--- What you need to do ---
1) Please list the abilities named in the post about the UK Government UAP study right after the words "Credited with the ability to".
2) Continue the post about the UK Government UAP study from its final sentence.

--- Source text ---
I personally cannot understand why these doc's aren't front-page and headline news. If correct, they only refer to probably the most important subject ever to face mankind!

I really hope I attract a few of our more skeptical members to view the link I am posting, but just in case they maybe don't get around to doing so, I will copy and paste (so that's verbatim) a most interesting statement contained near the beginning of a document available online from the UK Government. The document details a study into UAP's - read into that classic UFOs + other aerial phenomena.

So, here is the quote:

'That UAP exist is indisputable. Credited with the ability to hover, land, take-off, accelerate to exceptional velocities and vanish, they can reportedly alter their direction of flight suddenly and clearly exhibit aerodynamic characteristics well beyond those of any known aircraft or missile - either manned or unmanned.'

Here is the link:
http://webarchive.nationalarchives....4CC09617BCFF/0/uap_exec_summary_dec00_pt1.pdf

So that is the official view of the department of Military Intelligence tasked with looking into the subject, and by extension, the Government of the UK.

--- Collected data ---
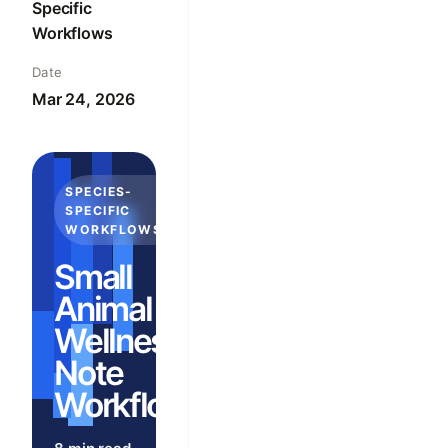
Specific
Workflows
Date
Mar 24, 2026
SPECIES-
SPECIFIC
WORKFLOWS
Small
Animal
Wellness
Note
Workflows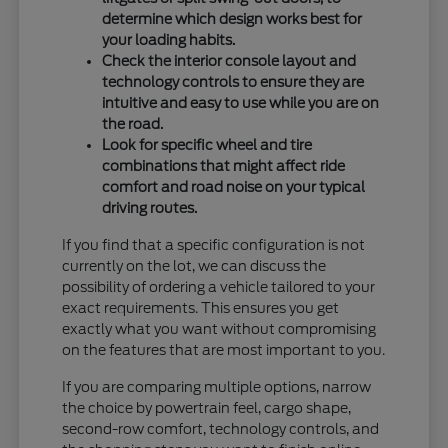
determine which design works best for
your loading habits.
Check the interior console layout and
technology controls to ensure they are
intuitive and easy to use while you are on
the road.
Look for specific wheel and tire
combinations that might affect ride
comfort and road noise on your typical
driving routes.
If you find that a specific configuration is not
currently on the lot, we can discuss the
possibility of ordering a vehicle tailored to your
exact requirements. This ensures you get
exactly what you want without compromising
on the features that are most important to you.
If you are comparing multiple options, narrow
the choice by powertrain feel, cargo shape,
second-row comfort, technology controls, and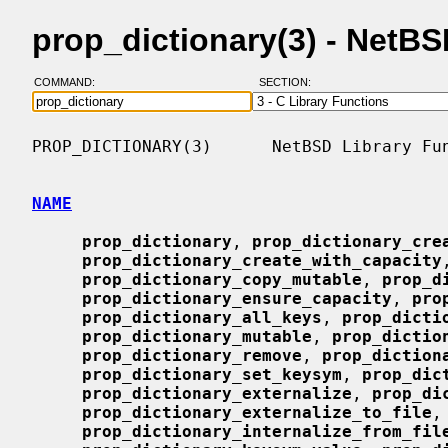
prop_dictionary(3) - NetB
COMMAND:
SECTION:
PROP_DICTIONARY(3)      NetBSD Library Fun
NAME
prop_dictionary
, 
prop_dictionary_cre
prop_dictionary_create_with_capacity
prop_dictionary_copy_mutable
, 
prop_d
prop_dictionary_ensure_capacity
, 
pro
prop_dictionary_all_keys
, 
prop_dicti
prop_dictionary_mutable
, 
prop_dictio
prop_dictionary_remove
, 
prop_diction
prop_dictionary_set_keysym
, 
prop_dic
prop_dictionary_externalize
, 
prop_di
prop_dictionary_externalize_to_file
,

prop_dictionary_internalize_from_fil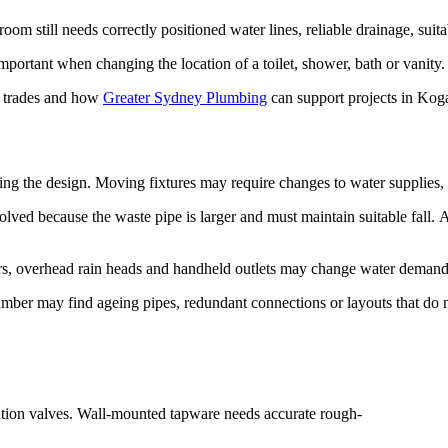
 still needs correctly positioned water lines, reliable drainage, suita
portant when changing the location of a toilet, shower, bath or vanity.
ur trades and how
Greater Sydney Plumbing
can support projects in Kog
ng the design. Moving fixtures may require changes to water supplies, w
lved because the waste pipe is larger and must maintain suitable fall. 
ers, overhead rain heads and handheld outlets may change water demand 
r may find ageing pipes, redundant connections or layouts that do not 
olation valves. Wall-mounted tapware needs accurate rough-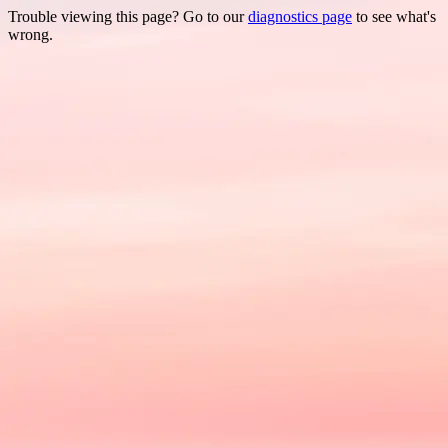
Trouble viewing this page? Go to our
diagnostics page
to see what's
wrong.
...
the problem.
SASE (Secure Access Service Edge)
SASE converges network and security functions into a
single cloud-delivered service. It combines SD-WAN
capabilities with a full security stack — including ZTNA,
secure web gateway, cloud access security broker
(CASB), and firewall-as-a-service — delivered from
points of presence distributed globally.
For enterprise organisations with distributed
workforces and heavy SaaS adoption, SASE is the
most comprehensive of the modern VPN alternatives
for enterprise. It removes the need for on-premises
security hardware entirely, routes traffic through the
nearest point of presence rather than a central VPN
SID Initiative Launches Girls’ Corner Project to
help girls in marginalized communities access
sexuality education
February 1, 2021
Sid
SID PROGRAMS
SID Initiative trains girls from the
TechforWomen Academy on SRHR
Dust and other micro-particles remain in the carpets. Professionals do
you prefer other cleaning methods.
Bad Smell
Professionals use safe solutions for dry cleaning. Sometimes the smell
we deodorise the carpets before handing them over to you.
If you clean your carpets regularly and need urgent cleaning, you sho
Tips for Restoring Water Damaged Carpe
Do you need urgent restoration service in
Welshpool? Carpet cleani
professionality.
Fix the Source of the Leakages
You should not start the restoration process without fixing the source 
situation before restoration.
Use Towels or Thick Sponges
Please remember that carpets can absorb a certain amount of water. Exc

--- Task-by-task outputs ---
1) hover, land, take-off, accelerate to exceptional velocities, vanish

2)
There is zero room left for interpretation, for thinking they are talking about foreign aircraft or earth-lights or ball-lightning etc. They are 100% referring to intelligently controlled, structured craft not of known human design.
This is by far not the only official document to indicate that officaldom does actually believe in UFOs but it might be the one with the least room for interpretation.

Skeptics....have at it, let me know what goes through your mind when reading this.
 
I think the important word in the equation is "credited" which suggests that Gov't is not saying this themselves or confirming these acrobatics, but simply that other observers are crediting the UAP'S with these abilities. And these abilities appear to do things that are beyond our technology. But the only indisputable part is that UAP's exist.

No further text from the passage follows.